Standing on the L-3 static next to the company’s Spydr II special mission aircraft, the modified AT-802L trades out the fertiliser/water capacity of the commercial variant to carry a Wescam MX-15 electro-optical/infrared sensor pod and a number of armaments under each wing and on the belly.
Four examples were delivered in a solely intelligence, surveillance and reconnaissance (ISR) configuration to an undisclosed launch customer in 2016, and the company is now seeking the next customer for the Longsword.
A sale of 12 examples to Kenya has been authorised by the US State Department, but negotiations remain at a government-to-government level, and
James Wise, business development manager for platforms integration at L-3 Technologies, tells Flight Daily News that a letter of agreement is still pending.

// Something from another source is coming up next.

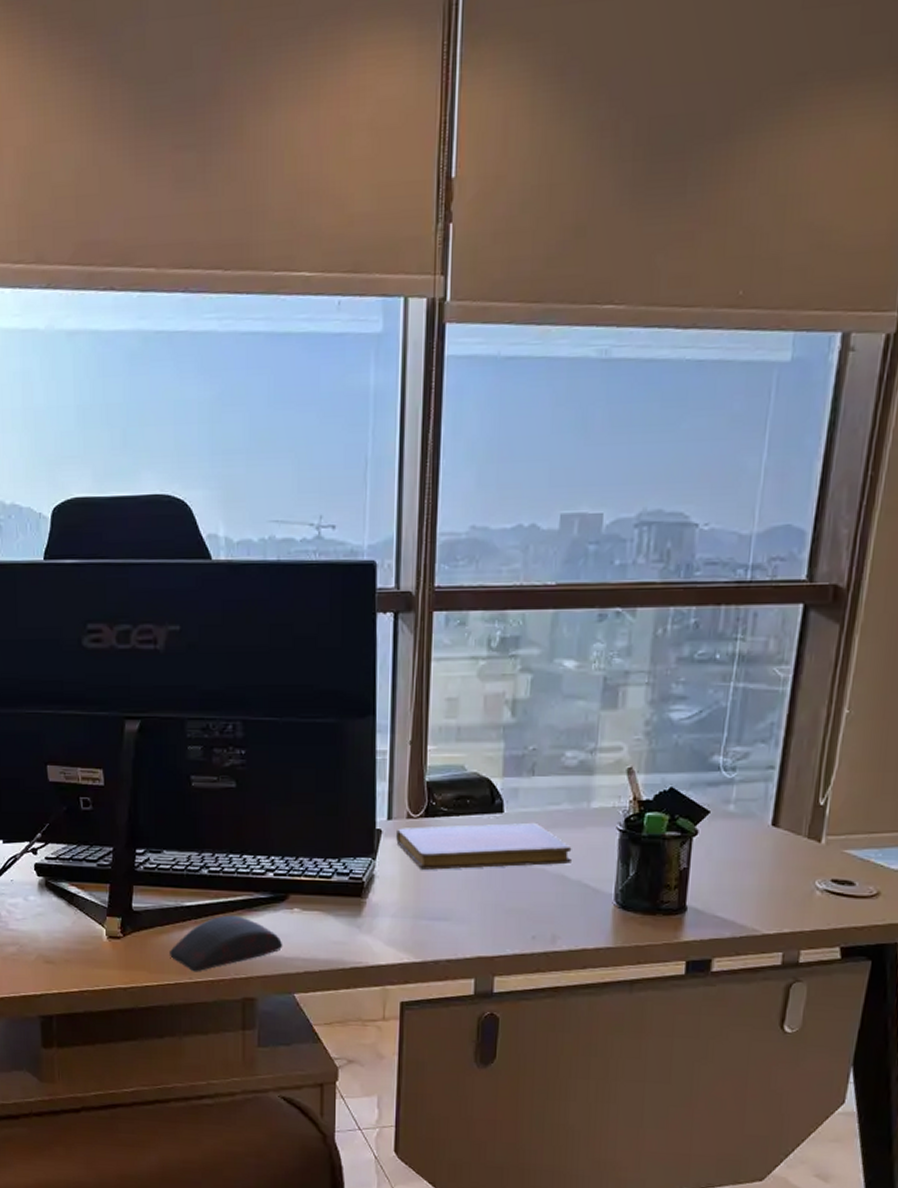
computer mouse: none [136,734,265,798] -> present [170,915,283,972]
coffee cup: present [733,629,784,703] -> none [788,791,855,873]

Wise notes that export is the primary market for the type, and the first delivery to a customer could be made within 18 months of a contract signing.
“We’re not targeting the NATO customers,” Wise says. “It’s a very simple airplane with some very sophisticated features.”
Longsword has a maximum take-off weight of 7,257kg (16,000lb), of which 6,300lb is payload, and is powered by a Pratt & Whitney PT657 engine that is also used on the Embraer Super Tucano. It has a wet wing and can fly for some 10h in an ISR configuration.
Meanwhile, the Spydr II – a modified version of the King Air 350-derived Spydr that was deployed by the US Air Force in Afghanistan – is still awaiting a launch customer.
L-3 has delivered 60 King Air-modified special mission aircraft to US and international forces – including 37 to the USAF under its Project Liberty, and a number to the US Army under its Enhanced Medium Altitude Reconnaissance and Surveillance System programme – and introduced the second variant, with a roll on/roll off sensor capability, at the Farnborough air show in 2016.
The company says a US customer is the initial target market for the rapid-change payload version, although there are no official requirements at present.